Write out again the stretch from the line containing "открытки, Санкт-Петербург." through the line containing "Издательство", switching "художник" to "иллюстратор" and leaving everything else the same.

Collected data
════════════════

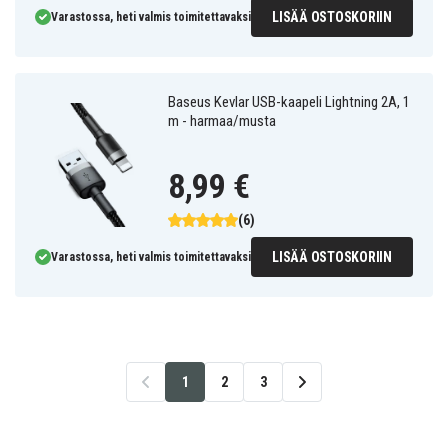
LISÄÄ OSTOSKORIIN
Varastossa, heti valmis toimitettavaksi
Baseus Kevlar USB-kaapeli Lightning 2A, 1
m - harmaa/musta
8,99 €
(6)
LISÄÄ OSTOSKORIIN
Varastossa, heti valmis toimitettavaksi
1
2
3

════════════════

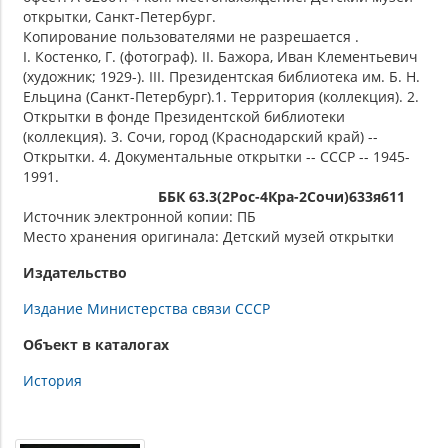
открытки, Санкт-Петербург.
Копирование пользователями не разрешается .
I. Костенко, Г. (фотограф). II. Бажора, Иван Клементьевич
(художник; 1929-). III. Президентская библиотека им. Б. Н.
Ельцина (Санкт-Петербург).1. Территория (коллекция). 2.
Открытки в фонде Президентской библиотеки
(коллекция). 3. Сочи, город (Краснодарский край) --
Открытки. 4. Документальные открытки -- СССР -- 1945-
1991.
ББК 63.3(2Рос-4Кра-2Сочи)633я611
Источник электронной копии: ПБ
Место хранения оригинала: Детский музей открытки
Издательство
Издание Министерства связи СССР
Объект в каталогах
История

════════════════

SOLUTION FOR THIS TASK:
открытки, Санкт-Петербург.
Копирование пользователями не разрешается .
I. Костенко, Г. (фотограф). II. Бажора, Иван Клементьевич
(иллюстратор; 1929-). III. Президентская библиотека им. Б. Н.
Ельцина (Санкт-Петербург).1. Территория (коллекция). 2.
Открытки в фонде Президентской библиотеки
(коллекция). 3. Сочи, город (Краснодарский край) --
Открытки. 4. Документальные открытки -- СССР -- 1945-
1991.
ББК 63.3(2Рос-4Кра-2Сочи)633я611
Источник электронной копии: ПБ
Место хранения оригинала: Детский музей открытки
Издательство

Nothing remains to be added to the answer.